I am not sure why one of these vehicles has to look as complicated as this – other than to feed mouths.
While I can see a point to investing in all of the above , I can see no point in investing in the means to get private equity paid. Surely this “Collective Investment Vehicle” is not an asset class in its own right (please comment if you can see an alternative argument).
The need to keep this simple
So far as I can see, the LTAF works so long as it is aiming to improve member outcomes. But when its purpose is to support the money managers – through complex structures as indicated above, it loses me and probably the support of many like me who would like my money more productively invested but directly.
The complex layers of intermediation in the diagram above (supplied by the BVCA) do not sit easily with the needs of savers – which is to see their money directly invested and the investment paid for in a proper way. There is a need for keeping things simple and this does not look like it.
The CMS briefing, which appears to be a pass on from the IA, explains that the fund will be open-ended, meaning the price of each unit will
fluctuate in step with the underlying assets, rather than investor appetite for fund units. Additionally, in order to manage liquidity, units are likely to be able to be sold only at set intervals (for example, quarterly) with notice requirements preventing sharp market outflows. The aspiration is to avoid issues that funds promising to be more liquid have encountered during downturns – such as gating of property funds during the COVID-19 crisis.
This seems admirable and understandable. We look forward to seeing the details but I see no requirement for total liquidity – other than where a fund is likely to totally liquidate (such as when being consolidated) and even then – one would hope that a consolidator could take on holdings in the LTAF in specie.
LTAF is welcome but let’s tread carefully
CMS’ briefing ends with the usual casuistry of lawyers (on the one hand and on the other stuff).
Whilst in principle providing further diversification potential to pension savers has to be welcomed, the success of the fund will be dependent on ensuring it has the investor protections to be marketable to a retail audience, and pragmatically structured to be appealing to institutional investors.
Getting this balance correct with industry buy-in will be essential, and should trump the policy-maker set deadline to get it up and running as soon as possible.
The golden rule here, which “trumps” all this baloney, is that the fund will need to be seen to be about improving member outcomes, not feeding the members of the Investment Associations insatiable appetite for (hidden) fees.

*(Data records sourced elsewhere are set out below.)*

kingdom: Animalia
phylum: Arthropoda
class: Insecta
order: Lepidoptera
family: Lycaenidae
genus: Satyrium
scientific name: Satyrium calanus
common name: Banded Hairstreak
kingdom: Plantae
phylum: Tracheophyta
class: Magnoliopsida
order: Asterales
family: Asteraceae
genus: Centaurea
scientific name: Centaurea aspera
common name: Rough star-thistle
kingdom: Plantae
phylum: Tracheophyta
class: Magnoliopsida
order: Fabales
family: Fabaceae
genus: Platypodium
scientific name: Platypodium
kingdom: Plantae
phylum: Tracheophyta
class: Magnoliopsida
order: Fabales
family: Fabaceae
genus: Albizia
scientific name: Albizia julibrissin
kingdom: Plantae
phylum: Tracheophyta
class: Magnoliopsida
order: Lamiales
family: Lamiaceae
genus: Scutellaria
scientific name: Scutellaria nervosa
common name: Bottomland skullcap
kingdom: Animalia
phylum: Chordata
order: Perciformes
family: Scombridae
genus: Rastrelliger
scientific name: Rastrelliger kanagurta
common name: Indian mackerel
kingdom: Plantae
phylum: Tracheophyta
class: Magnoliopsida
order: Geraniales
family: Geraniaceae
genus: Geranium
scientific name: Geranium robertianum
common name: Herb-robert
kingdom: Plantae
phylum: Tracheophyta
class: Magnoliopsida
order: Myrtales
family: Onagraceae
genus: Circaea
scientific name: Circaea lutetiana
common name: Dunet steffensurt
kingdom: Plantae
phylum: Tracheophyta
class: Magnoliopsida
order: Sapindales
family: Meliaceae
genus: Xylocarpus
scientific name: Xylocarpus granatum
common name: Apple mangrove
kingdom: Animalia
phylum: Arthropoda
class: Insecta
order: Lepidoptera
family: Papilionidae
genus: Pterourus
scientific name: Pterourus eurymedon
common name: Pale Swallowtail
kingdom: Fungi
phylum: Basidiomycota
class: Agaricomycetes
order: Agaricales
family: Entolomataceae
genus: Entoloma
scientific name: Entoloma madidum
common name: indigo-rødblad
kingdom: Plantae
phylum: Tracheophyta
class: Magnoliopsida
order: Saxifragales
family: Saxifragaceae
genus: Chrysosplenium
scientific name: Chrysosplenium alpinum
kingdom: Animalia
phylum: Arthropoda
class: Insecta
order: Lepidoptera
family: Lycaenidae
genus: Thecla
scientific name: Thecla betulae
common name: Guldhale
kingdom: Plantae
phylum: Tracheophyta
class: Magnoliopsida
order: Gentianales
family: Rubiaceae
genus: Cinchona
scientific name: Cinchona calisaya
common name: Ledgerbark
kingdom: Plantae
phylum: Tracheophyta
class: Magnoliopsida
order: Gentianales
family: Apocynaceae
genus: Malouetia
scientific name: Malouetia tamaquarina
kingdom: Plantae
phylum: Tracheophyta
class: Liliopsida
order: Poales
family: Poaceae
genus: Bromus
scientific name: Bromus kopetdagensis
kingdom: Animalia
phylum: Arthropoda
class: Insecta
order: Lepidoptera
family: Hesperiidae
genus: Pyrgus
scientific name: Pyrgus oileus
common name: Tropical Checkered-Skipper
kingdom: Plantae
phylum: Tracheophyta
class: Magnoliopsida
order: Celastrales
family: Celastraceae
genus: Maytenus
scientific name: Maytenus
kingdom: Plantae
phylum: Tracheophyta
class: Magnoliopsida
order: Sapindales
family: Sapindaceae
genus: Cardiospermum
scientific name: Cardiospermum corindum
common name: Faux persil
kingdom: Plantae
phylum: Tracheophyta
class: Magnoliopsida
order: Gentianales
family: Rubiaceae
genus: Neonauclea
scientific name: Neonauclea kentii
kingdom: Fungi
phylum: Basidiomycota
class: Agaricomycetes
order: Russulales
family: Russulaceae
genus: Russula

All this concern for the vulnerability of the retail investor is best mitigated by being open about what things cost and open about how the money is taken out of the fund to pay the managers. “Pragmatically structured” looks shorthand for – “doing it our way”.
I would urge the DWP and the Treasury to remember that the IAis infamously the organization who likened their hidden charges to the Loch Ness Monster.
The IA has since removed the report from public sight but you can read Con Keating’s savage review of the report here.
Hidden charges have since been brought to the surface- unlike Nessie. The IA has form, we should tread very carefully.